Specifying the number of chains: 'chains' vs 'njobs'

If I use

trace_beta1 = pm.sample(1000, step=step, start=start, njobs=10, tune=1000)

ten chains are indeed produced. However, if I use

trace_beta1 = pm.sample(1000, start=start, chains=10, tune=1000)

only one chain appears to be produced, e.g. afterwards trying

pm.gelman_rubin(chain_beta1)

gives ValueError: Gelman-Rubin diagnostic requires multiple chains of the same length, which implies only a single chain.

It would appear logical that chains should specify the number of chains to produce, and njobs should specify how many should be produced at one time.

What does chains actually do, and why do I seemingly have to use njobs to produce ‘parallel chains’ (is this the right term?)?

Hmm that really shouldn’t be the case, and your understanding is correct. What is your PyMC3 version?

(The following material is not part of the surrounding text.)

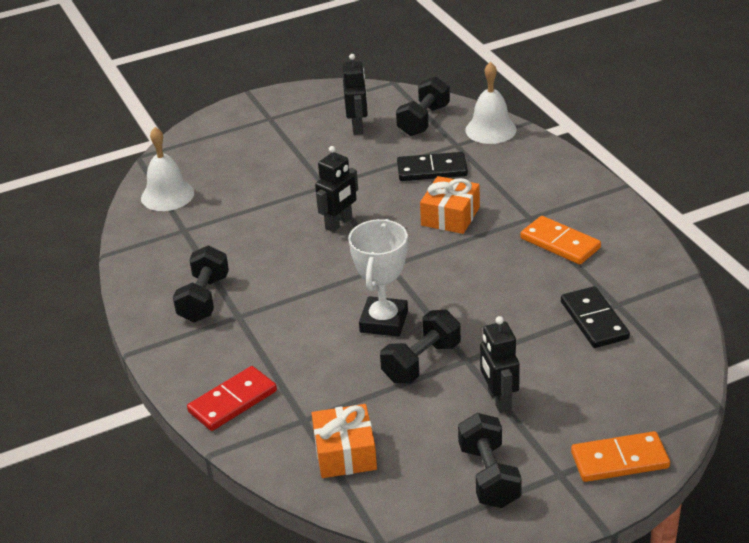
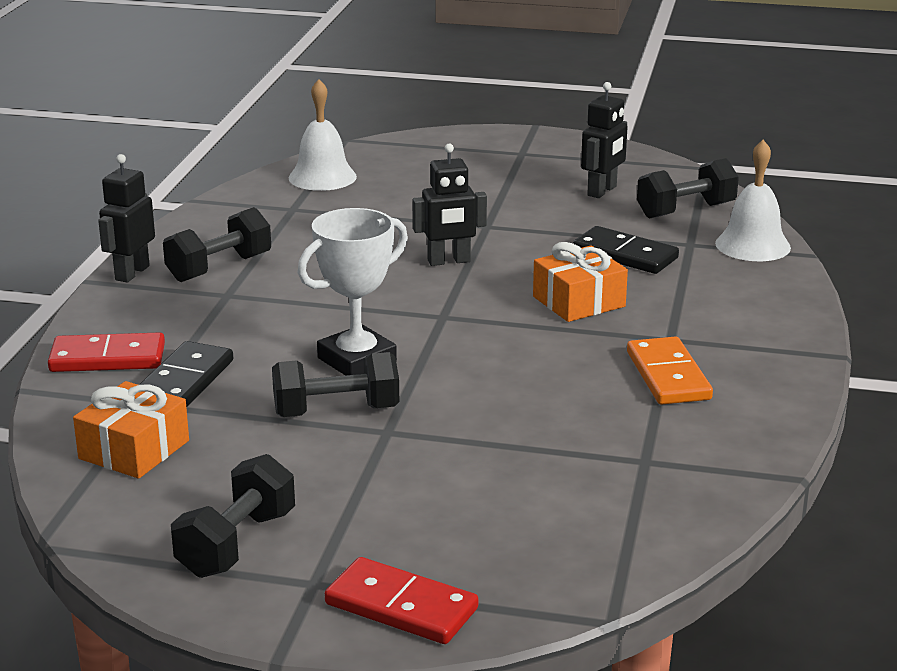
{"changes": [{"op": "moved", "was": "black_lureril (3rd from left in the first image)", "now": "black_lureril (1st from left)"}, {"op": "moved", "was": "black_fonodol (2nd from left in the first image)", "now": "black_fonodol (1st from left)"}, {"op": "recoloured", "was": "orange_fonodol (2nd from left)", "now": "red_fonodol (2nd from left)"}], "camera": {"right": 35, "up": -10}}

Version 3.2. Here’s the code:

import matplotlib.pyplot as plt
import numpy as np
from scipy import stats
import seaborn as sns

with pm.Model() as our_first_model:
	theta = pm.Beta('theta', alpha=1, beta=1)
	y = pm.Bernoulli('y', p=theta, observed=data)
	start = pm.find_MAP()
	step = pm.Metropolis()
	trace = pm.sample(1000, step=step, start=start, chains=10)
	
burnin = 100
chain = trace[burnin:]
pm.gelman_rubin(chain)

Output:

---------------------------------------------------------------------------
ValueError                                Traceback (most recent call last)
<ipython-input-10-3e954059917e> in <module>()
----> 1 pm.gelman_rubin(chain)

C:\ProgramData\Anaconda3\lib\site-packages\pymc3\diagnostics.py in gelman_rubin(mtrace,
varnames, include_transformed)
	144     if mtrace.nchains < 2:
	145         raise ValueError(
--> 146             'Gelman-Rubin diagnostic requires multiple chains '
	147             'of the same length.')
	148

ValueError: Gelman-Rubin diagnostic requires multiple chains of the same length.

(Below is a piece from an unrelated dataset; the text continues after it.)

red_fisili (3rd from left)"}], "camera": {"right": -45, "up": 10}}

I see, yeah this is recently changed, could you please update to master?
pip install git+https://github.com/pymc-devs/pymc3

Edit: Success! Though I had to use pip install --upgrade git+https://github.com/pymc-devs/pymc3

More odd behaviour. Running the Rugby model at http://docs.pymc.io/notebooks/rugby_analytics.html, I end up with four chains:

In [9]: trace
Out[9]: <MultiTrace: 4 chains, 1000 iterations, 10 variables>

I have updated from using git once again (today) and also found that tune=2000 had to be used as with tune=1000 I was getting the following:

D:\Continuum\Anaconda3\lib\site-packages\pymc3\step_methods\hmc\nuts.py:452:
UserWarning: The acceptance probability in chain 3 does not match the target.
It is 0.0251218722568, but should be close to 0.8. Try to increase the number of tuning steps.

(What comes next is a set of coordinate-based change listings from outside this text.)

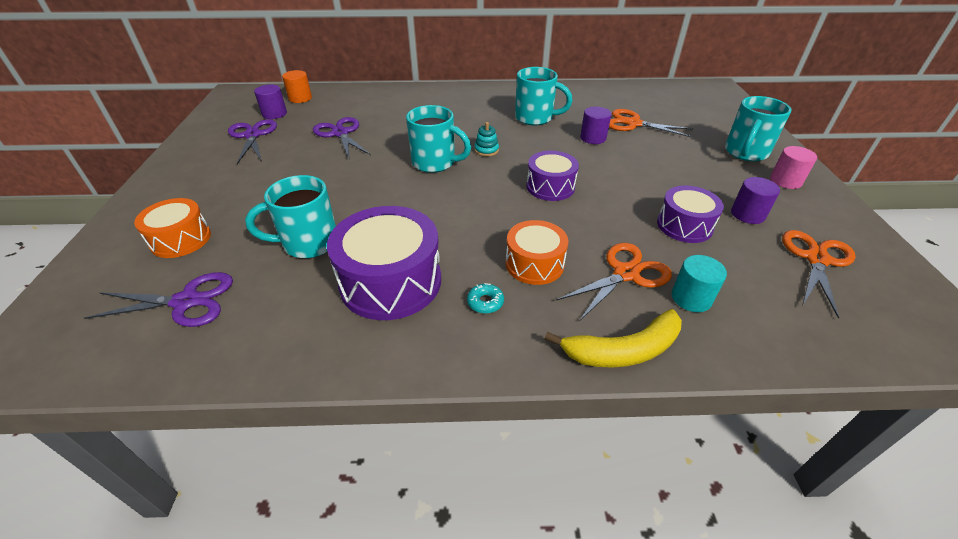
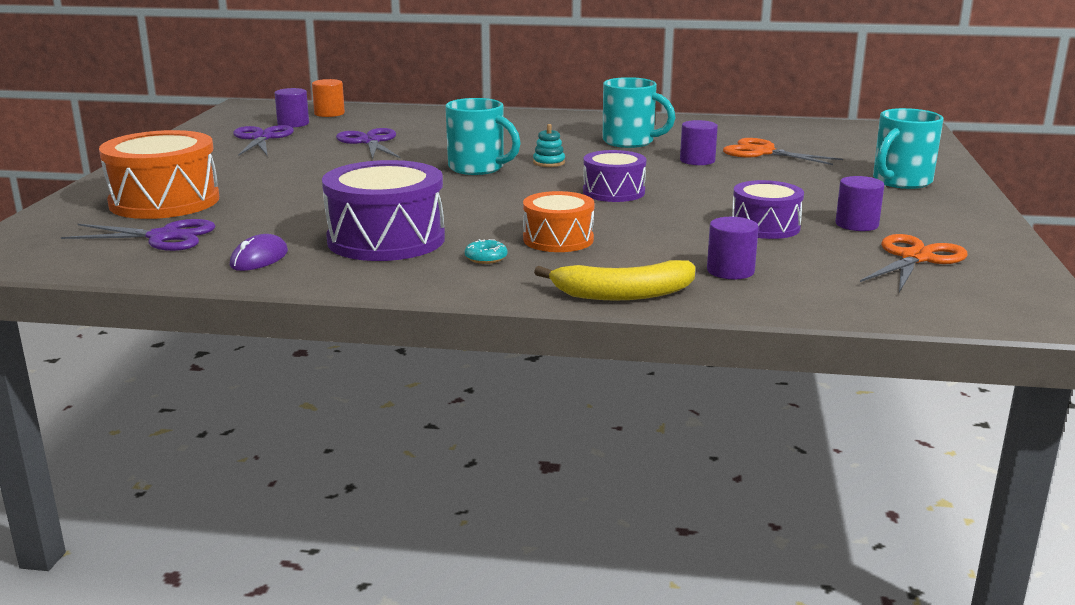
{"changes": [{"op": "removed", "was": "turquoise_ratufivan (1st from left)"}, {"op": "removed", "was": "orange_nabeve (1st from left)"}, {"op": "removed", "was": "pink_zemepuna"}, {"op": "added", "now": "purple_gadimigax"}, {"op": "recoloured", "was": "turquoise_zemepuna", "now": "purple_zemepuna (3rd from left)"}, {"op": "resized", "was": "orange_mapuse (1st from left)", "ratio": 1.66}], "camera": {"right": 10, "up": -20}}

Edit: using trace = pm.sample(1000, tune=2000, chains=1) results in a single chain, so it looks like something has set the default number of chains to four.

Yes you are right the default number of chains is 4 now (running multiple chain is important for model diagnostic)

1 Like

I’ve submitted a PR to improve the docstring for chains. It will select the higher of njobs or 2. Most of the time you will want to sample in parallel to accomodate Gelman-Rubin diagnostic calculation. So, when you set njobs to 1 there will still be 2 chains sampled, it will just occur in serial (unless you set chains to 1 as well).

Note, however, when you ask for 1000 samples (by setting iterations=1000, you will get 1000 samples, it will just be broken out over however many chains are specified.